Keeping the Onus Firmly on the Process
When queried on his successful stint as an entrepreneur, Dr. Karp opines that it came out of an awareness of his goals and aligning with his passions. “Over time, through engaging in many diverse experiences and reflecting on the multiple challenges I had encountered along the way, I developed good instincts that helped me make right decisions. Interactions with people from industry and academia and identifying key questions in the community have all helped this cause. Moreover, constantly thinking about turning basic research into new translational opportunities has aided in developing newer skills”. He stressed that he picked up knowledge on intellectual property, manufacturing, clinical trial design etc. gradually. “A lot of the time, we concentrate more on the end result but I have learned the benefit of committing a large part of my brain’s real estate to focus on the process”.
Focusing on Radical Simplicity
The technologies that have come from Dr. Karp’s work have focused predominantly on the simple and basic problems. When asked if this was intentional, Dr. Karp mentioned that he would pursue any interesting problem. “We are interested in working on all kinds of problems and it doesn’t matter whether the questions come from reading, serendipity or brought to us through collaborators. There are times when we may not have the right expertise to deal with certain things. But a new challenge always keeps our thinking very dynamic. We constantly have vulnerabilities because we are not experts in a particular field”.
We requested Dr. Karp to share inside stories of some of the companies that he founded.

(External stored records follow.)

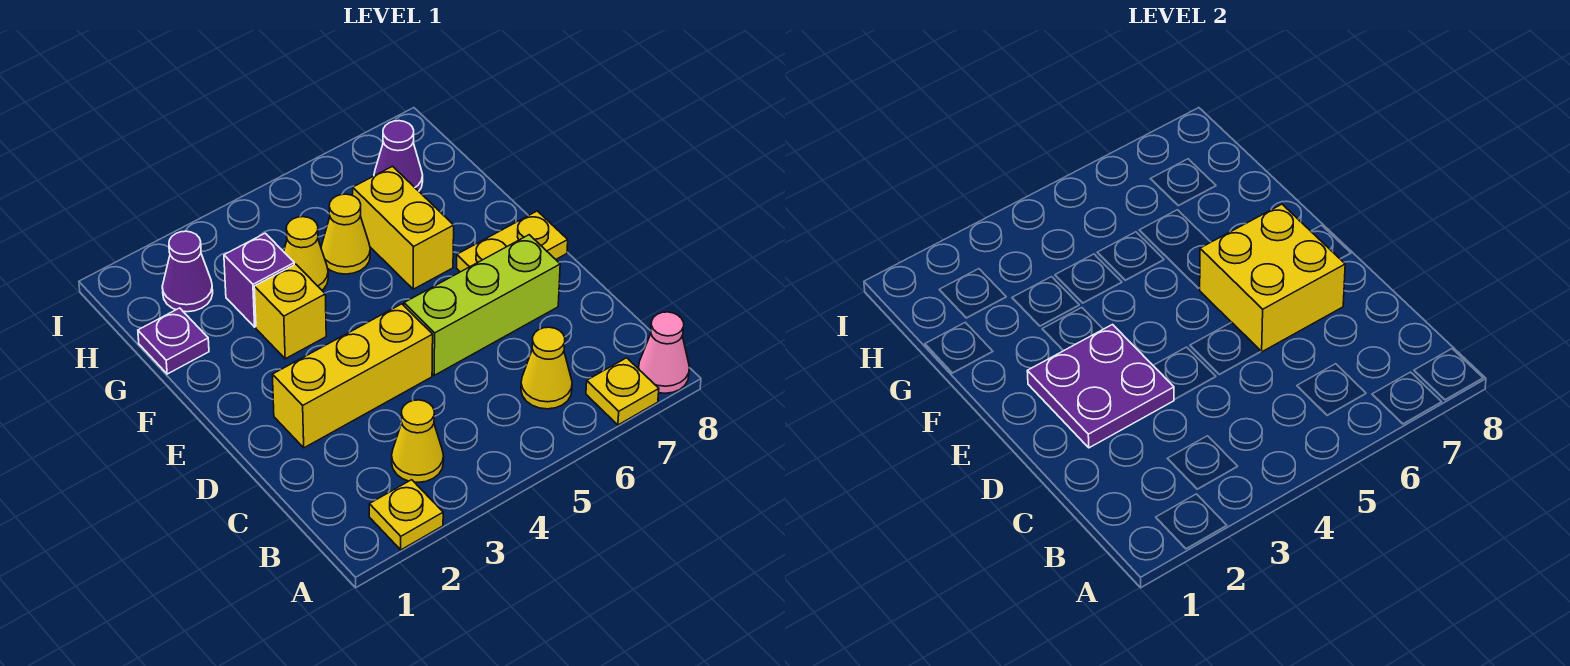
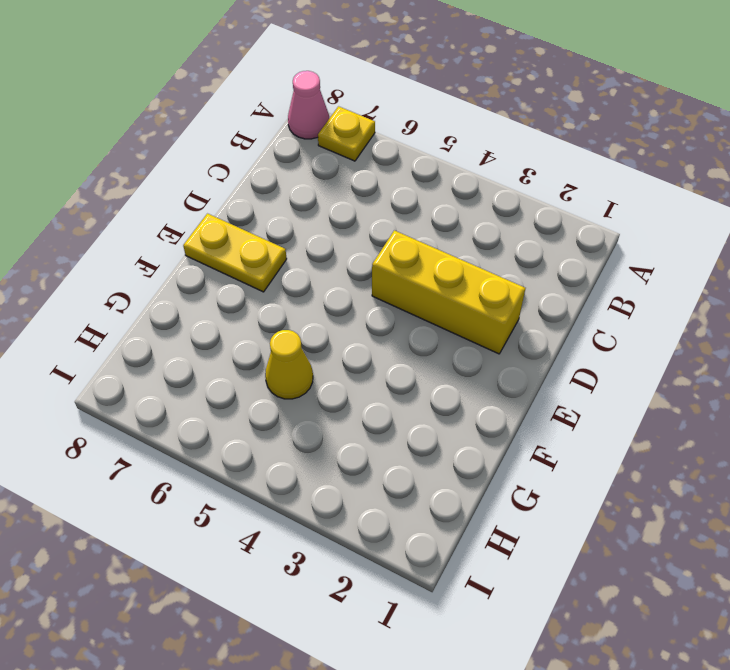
none -> yellow 1x1 plate [369,480,443,550]
none -> yellow 1x1 cone [392,400,444,482]
none -> yellow 1x1 cone [521,327,572,409]

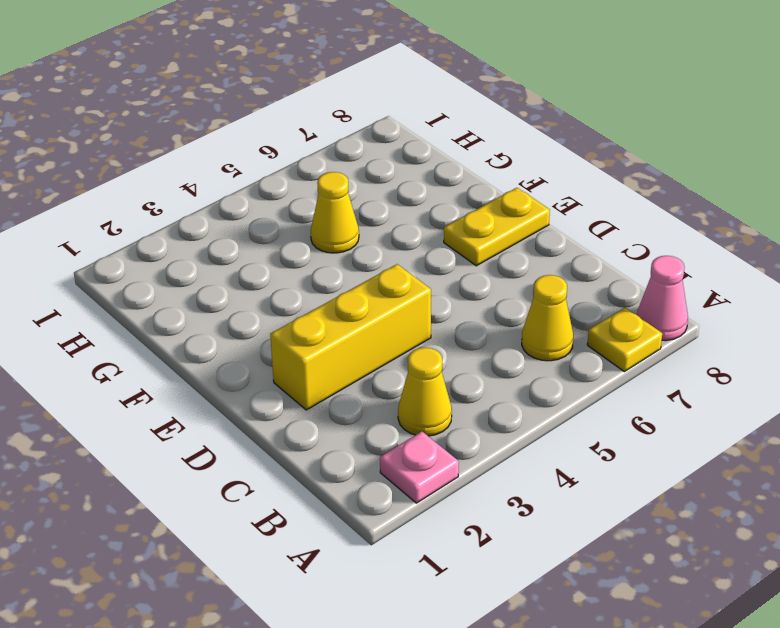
pink 1x1 plate [380,431,459,503] -> yellow 1x1 plate [369,480,443,550]
none -> lime 1x3 brick [404,235,560,375]
none -> yellow 1x1 brick [254,264,326,359]
none -> yellow 1x2 brick [353,166,454,289]

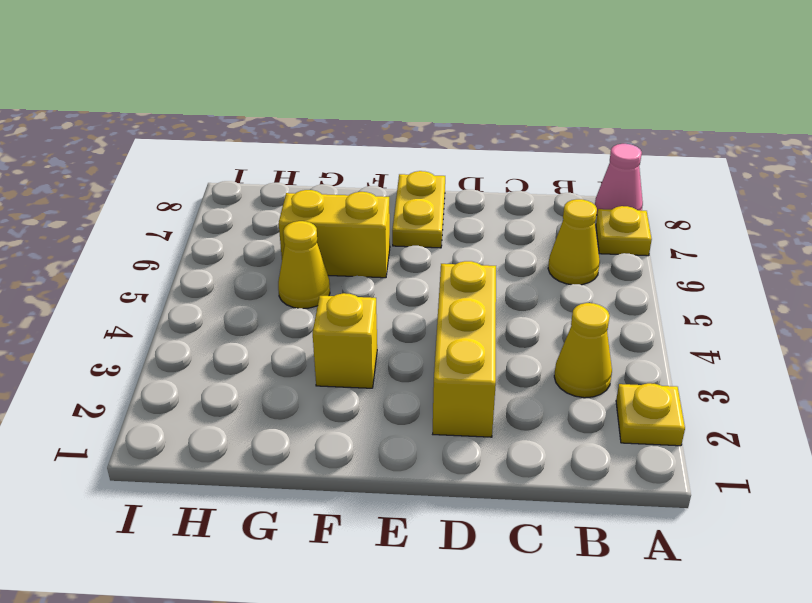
none -> lime 1x3 brick [404,235,560,375]
none -> purple 1x1 plate [138,308,209,374]
none -> purple 1x1 brick [224,233,294,327]

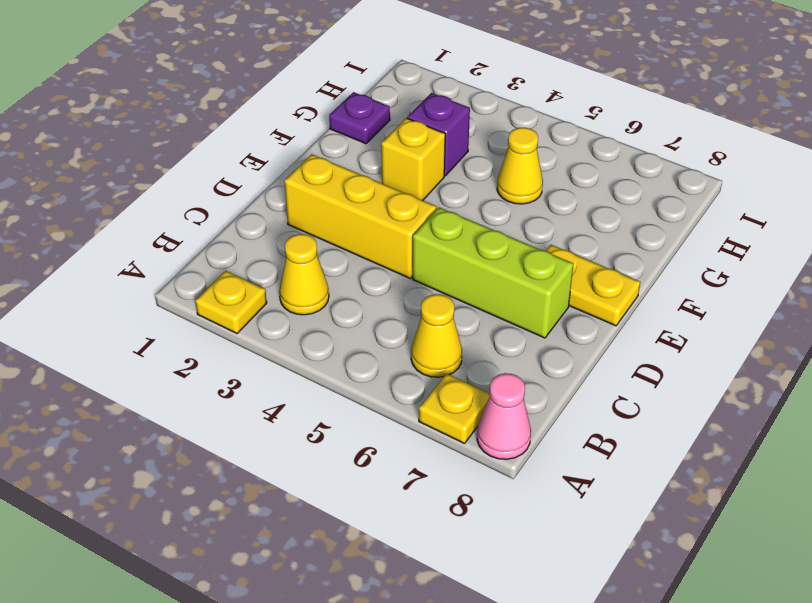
none -> yellow 1x2 brick [353,166,454,289]
none -> yellow 1x1 cone [284,217,328,290]
none -> purple 1x1 cone [162,231,213,312]

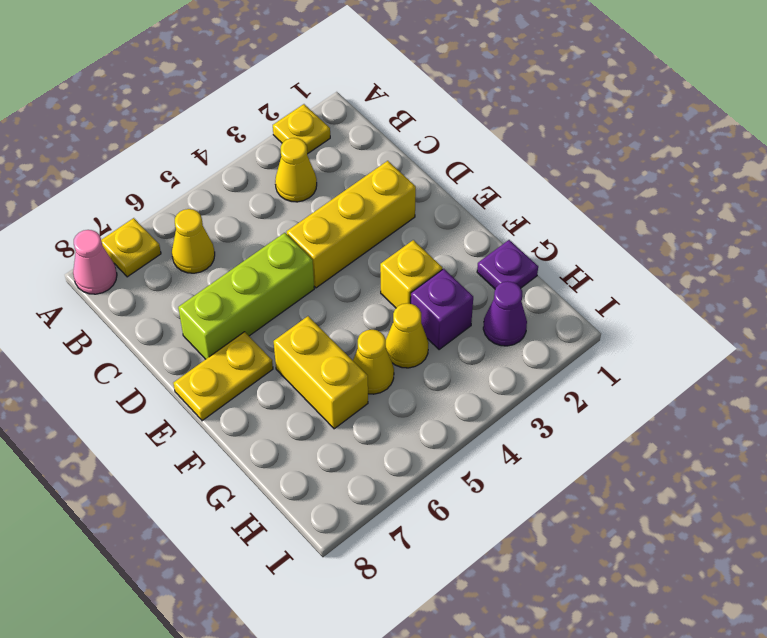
none -> purple 1x1 cone [374,121,423,191]
none -> purple 2x2 plate [1027,325,1174,448]
none -> yellow 2x2 brick [1200,204,1345,352]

Skintifique is the first skincare product to protect from nickel and other metal irritant allergies. Dr. Karp narrated how the idea of working on nickel allergy came into being. “I was having dinner with Dr. Rox Anderson, a dermatologist who has translated various approaches to serve millions of patients. I was trying to figure out a way to work with him. Later that night, I was twisting my wedding ring and caught a reddening of my skin underneath. I found out that I had a nickel allergy and that was the seed of the project for which I later collaborated with Dr. Anderson”.
“In the case of Frequency Therapeutics, when Bob and I originally collaborated, we focused on the epithelium of the intestine, thinking about regenerative applications. But we made some discoveries and that led us to the inner ear and cochlea”. Frequency uses its proprietary approach called Progenitor Cell Activation (PCA) that implements combinations of small molecules to activate progenitor cells and combat sensorineural hearing loss (SNHL). The company recently IPO’d on the NASDAQ (sFREQ).
“A very talented postdoc, Praveen had developed several self-assembled novel hydrogels. I saw a lot of potential for these materials but learnt from my experience to keep things as simple as possible. We decided to examine agents that are generally recognized as safe list from the FDA”. These novel hydrogels could entrap a variety of drugs that can then be targeted and released into the inflamed tissue at the site of inflammation, depending upon internal cues.
To conclude the interview, we asked if the recent trends of personalized medicines would benefit from bioinspiration. “I tend to think more of the problems and try not to keep a grasp on recent trends. It is important to know where the investment dollars are going but I don’t think we could force bioinspiration on anything. As I mentioned, we can concentrate on defining specific problems to work on and see if bioinspiration could present solutions to overcome that”.